STATED TASK:
Answer these questions from the quantum computing article below.
(a) In what year was it proven that quantum computers could solve problems impossible for a traditional computer?
(b) How much have the U.S. government and private U.S. firms spent on quantum computing development?
(c) How many devices does the World Economic Forum estimate will need upgrading or replacing globally?

PASSAGE:
- - -
| By Clarissa Sung |

Beyond AI: Quantum Computing as the Next Computational Frontier

In recent years, the impacts of technological advancements have reverberated around the world, appearing at the cutting edge of business, science, and the arts. Breakthrough developments in artificial intelligence have created a vast array of new opportunities, often leaving governments and international organizations to strategize safeguards and regulations in their wake. As discussions of technology and global impacts continue to rise, another emerging technology has been analyzed as a potential game-changer: quantum computing.

What is Quantum Computing?

Quantum computing is a developing method of computing that uses quantum bits rather than the standard bits of classic computers. In 1994, it was proven that quantum computers could solve problems that are impossible to solve with a traditional computer. Quantum computing’s next-gen processing capabilities pose a variety of both challenges and opportunities that could revolutionize future industries, governments, and societies. 

However, this type of computing is still in its early development stages, and current models face major logistical obstacles, including their significant sizes, the expenses they require, and demanding hardware requirements like extreme cold and specialized semiconductors. Yet, those that first wield this technology could unlock unprecedented abilities from cyberwarfare to new environmental technology. For this reason, actors around the world have invested significant resources into quantum computing: the U.S. government and private firms in the U.S. have already spent over $6 billion in quantum computing development.

One of the most significant implications of quantum computing is its ability to bypass traditional math-based encryption. By performing calculations once assumed impossible, quantum computers can grant users access to sensitive data such as national security information, foreign intelligence, and physical assets, including national energy grids. To mitigate this threat, the World Economic Forum has estimated that over 20 billion devices will need to be upgraded or replaced globally. Further, governments will have to develop quantum computing-resistant methods to encrypt and protect sensitive data to maintain national security.
- - -
(Records held in a dataset)
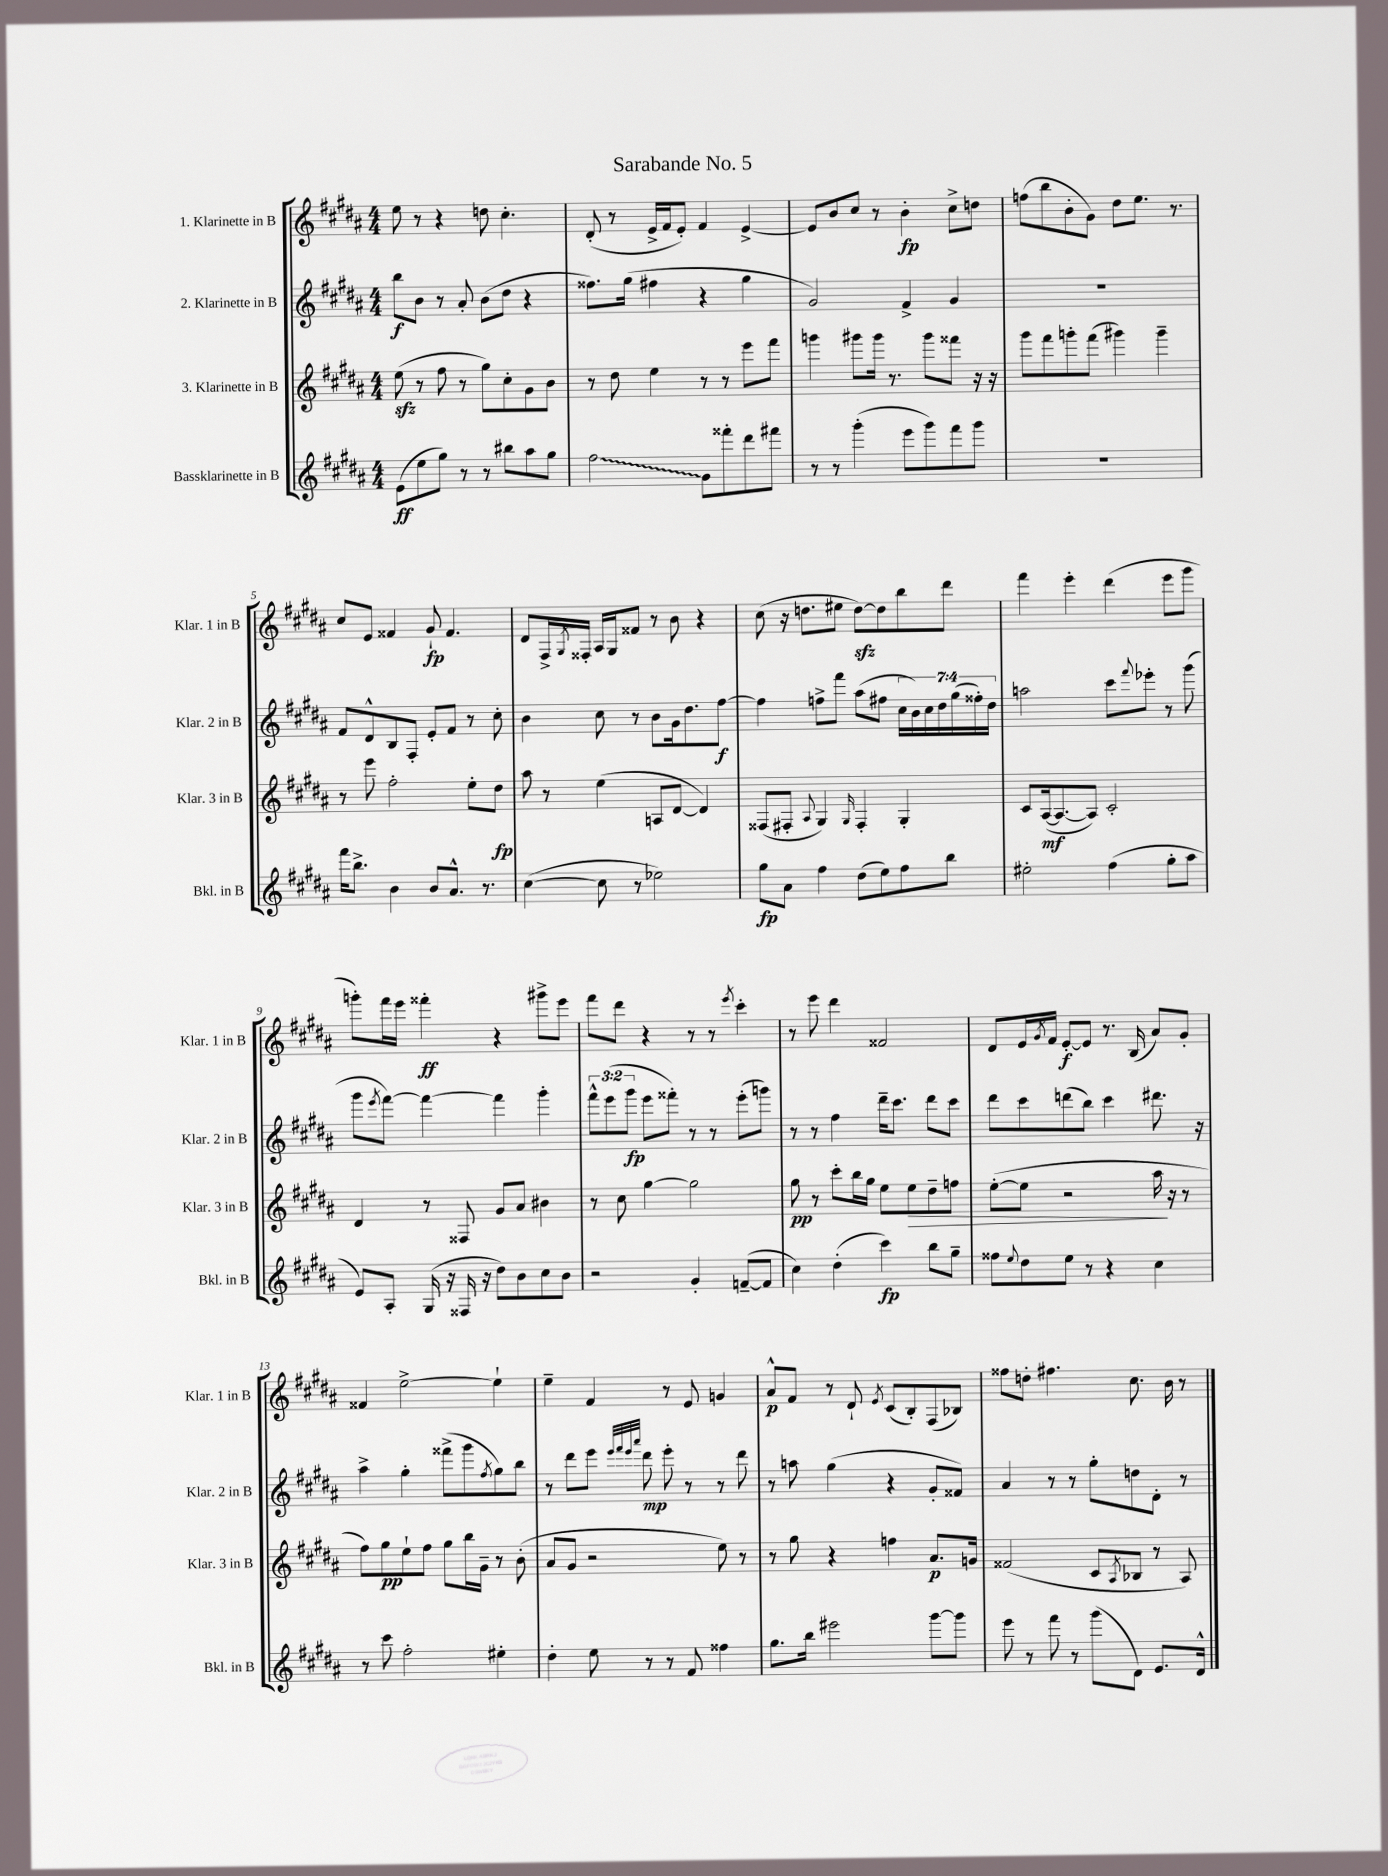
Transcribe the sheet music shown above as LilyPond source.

\header { title = "Sarabande No. 5" }
<<
\new StaffGroup <<
\new Staff = "s0" \with { instrumentName = "1. Klarinette in B" shortInstrumentName = "Klar. 1 in B" } {
    \clef treble \key b \major \numericTimeSignature \time 4/4
    e''8 r8 r4 d''8 cis''4.-. |
    dis'8-.( r8 e'16-> fis'16 e'8-.) fis'4 e'4~-> |
    e'8 b'8 cis''8 r8 b'4-.\fp cis''8-> d''8 |
    f''8( b''8 b'8-. gis'8) dis''8 e''8. r8. |
    cis''8 e'8 fisis'4 gis'8-!\fp fisis'4. |
    dis'8 fis16-> \acciaccatura { gis8 } fisis16-. ais16 gis16 fisis'8 r8 b'8 r4 |
    cis''8( r16 d''8. eis''8 d''8~\sfz) d''8 b''8 dis'''8 |
    fis'''4 e'''4-. dis'''4( e'''8 gis'''8 |
    g'''8-.) fis'''16 e'''16 fisis'''4-.\ff r4 gis'''8-> e'''8 |
    fis'''8 dis'''8 r4 r8 r8 \acciaccatura { e'''8 } cis'''4-. |
    r8 e'''8 dis'''4 fisis'2 |
    dis'8 e'16 \acciaccatura { gis'8 } fis'16 e'8~-.\f e'8 r8. b16( ais'8) gis'8-. |
    fisis'4 e''2~-> e''4-! |
    e''4-- fis'4 r8 e'8 g'4 |
    ais'8-^\p fis'8 r8 dis'8-! \acciaccatura { e'8 } cis'8( b8-.) fis8( bes8) |
    fisis''8 d''8-. fis''4. cis''8. b'16 r8 \bar "|." |
}
\new Staff = "s1" \with { instrumentName = "2. Klarinette in B" shortInstrumentName = "Klar. 2 in B" } {
    \clef treble \key b \major \numericTimeSignature \time 4/4 \override Staff.TupletNumber.text = #tuplet-number::calc-fraction-text
    b''8\f b'8 r8 ais'8-. b'8( dis''8 r4 |
    fisis''8.) gis''16( fis''4 r4 gis''4 |
    gis'2) fis'4-> gis'4 |
    R1 |
    fis'8 dis'8-^ b8 fis8-. e'8-. fis'8 r8 cis''8-. |
    b'4 cis''8 r8 b'8 gis'16 dis''8. fis''8~\f |
    fis''4 f''8-> fis'''8 ais''8( fis''8 \tuplet 7/4 { cis''16 b'16) cis''16 dis''16 gis''16( fisis''16-.) dis''16 } |
    a''2 cis'''8 \appoggiatura { fis'''8 } ees'''8-. r8 gis'''8( |
    gis'''8 \acciaccatura { e'''8 } fis'''8~) fis'''4~ fis'''4 gis'''4-. |
    \tuplet 3/2 { fis'''8-^ e'''8( gis'''8\fp } e'''8 fisis'''8-.) r8 r8 e'''8-.( g'''8) |
    r8 r8 fis''4 dis'''16-- cis'''8. dis'''8 cis'''8 |
    dis'''8 cis'''8 d'''8( b''8) cis'''4 dis'''8. r16 |
    ais''4-> gis''4-. fisis'''8->( gis'''8 \acciaccatura { fis''8 } gis''8) b''8 |
    r8 dis'''8 e'''8 \grace { e'''32 fis'''32 e'''32 ais'''32 } dis'''8\mp e'''8-. r8 r8 dis'''8 |
    r8 a''8 gis''4( r4 gis'8-. fisis'8) |
    ais'4 r8 r8 gis''8-. d''8 dis'8-. r8 \bar "|." |
}
\new Staff = "s2" \with { instrumentName = "3. Klarinette in B" shortInstrumentName = "Klar. 3 in B" } {
    \clef treble \key b \major \numericTimeSignature \time 4/4
    e''8\sfz( r8 fis''8 r8 gis''8) cis''8-. gis'8 b'8 |
    r8 dis''8 e''4 r8 r8 e'''8 fis'''8 |
    g'''4 gis'''8 gis'''16 r8. gis'''8 fisis'''8 r16 r16 |
    gis'''8 fis'''8 g'''8-. fis'''8( gis'''4) gis'''4-- |
    r8 e'''8 fis''2-. e''8-. dis''8\fp |
    ais''8 r8 e''4( a8 dis'8~ dis'4) |
    fisis8( fis8-. \appoggiatura { ais8 } gis4) \grace { gis16 } fis4-. gis4-. |
    cis'8 ais16~\mf( ais8.~ ais8) cis'2-. |
    dis'4 r8 fisis8 gis'8 ais'8 bis'4 |
    r8 cis''8 gis''4~ gis''2 |
    gis''8\pp r8 cis'''8-. b''16 gis''16 e''8 e''8\> dis''8-- f''8 |
    e''8~-.( e''8 r2 ais''16\! r16 r8 |
    fis''8) gis''8\pp e''8-! fis''8 gis''8 b''16 gis'16-- r8 b'8-.( |
    ais'8 gis'8 r2 e''8) r8 |
    r8 gis''8 r4 f''4 ais'8.\p g'16 |
    fisis'2( cis'8 \acciaccatura { ais8 } bes8 r8 ais8) \bar "|." |
}
\new Staff = "s3" \with { instrumentName = "Bassklarinette in B" shortInstrumentName = "Bkl. in B" } {
    \clef treble \key b \major \numericTimeSignature \time 4/4
    e'8\ff( e''8 gis''8) r8 r8 bis''8 ais''8 gis''8 |
    \once \override Glissando.style = #'zigzag fis''2\glissando gis'8 fisis'''8-. dis'''8 fis'''8 |
    r8 r8 gis'''4-.( e'''8 gis'''8) fis'''8 gis'''8 |
    R1 |
    fis'''16 b''8.-> b'4 b'8 ais'8.-^ r8. |
    cis''4~( cis''8 r8 ees''2) |
    gis''8\fp ais'8 fis''4 dis''8( e''8) fis''8 b''8 |
    eis''2-. fis''4( gis''8-. ais''8 |
    e'8) ais8-. gis16( r16 fisis16 r16 dis''8) b'8 cis''8 b'8 |
    r2 gis'4-. f'8~--( f'8 |
    cis''4) dis''4-.( cis'''4\fp) b''8 gis''8-- |
    fisis''8 \appoggiatura { e''8 } dis''8 e''8 r8 r4 cis''4 |
    r8 cis'''8 fis''2-. eis''4-. |
    dis''4-. e''8 r8 r8 fis'8 fisis''4 |
    gis''8. b''16 eis'''2 gis'''8~ gis'''8 |
    e'''8 r8 fis'''8 r8 gis'''8( dis'8) e'8. dis'16-^ \bar "|." |
}
>>
>>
- - -
EXERCISE RESULT:
(a) 1994
(b) Over $6 billion
(c) Over 20 billion